### EXERCISE DETAILS
Nothing is needed except the lines below that run from the one with "right elbow: (550, 501)" through the one with "left back paw: (624, 514)", repeated exactly.

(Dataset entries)
╔══

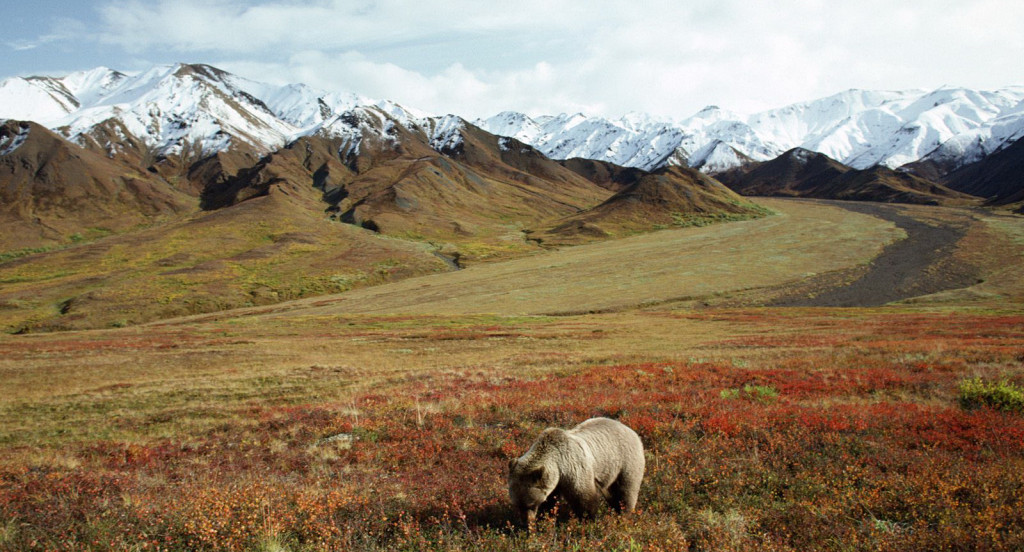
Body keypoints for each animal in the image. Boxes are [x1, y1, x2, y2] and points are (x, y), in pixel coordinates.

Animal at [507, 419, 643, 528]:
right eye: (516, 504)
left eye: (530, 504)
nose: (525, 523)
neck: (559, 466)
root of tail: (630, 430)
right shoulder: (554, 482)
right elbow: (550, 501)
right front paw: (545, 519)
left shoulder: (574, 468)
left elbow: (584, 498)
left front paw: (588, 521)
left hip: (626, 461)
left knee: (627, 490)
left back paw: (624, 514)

╚══
╔══

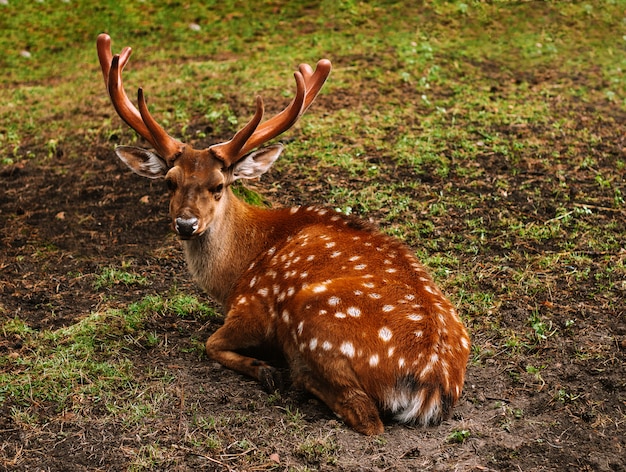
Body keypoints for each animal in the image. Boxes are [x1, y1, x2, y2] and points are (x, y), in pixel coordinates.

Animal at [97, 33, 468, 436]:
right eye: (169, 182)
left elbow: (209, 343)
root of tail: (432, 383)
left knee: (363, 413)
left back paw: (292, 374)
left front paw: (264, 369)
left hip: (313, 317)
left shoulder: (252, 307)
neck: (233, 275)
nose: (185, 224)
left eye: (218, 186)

╚══

### SOLUTION TO THE EXERCISE
right elbow: (550, 501)
right front paw: (545, 519)
left shoulder: (574, 468)
left elbow: (584, 498)
left front paw: (588, 521)
left hip: (626, 461)
left knee: (627, 490)
left back paw: (624, 514)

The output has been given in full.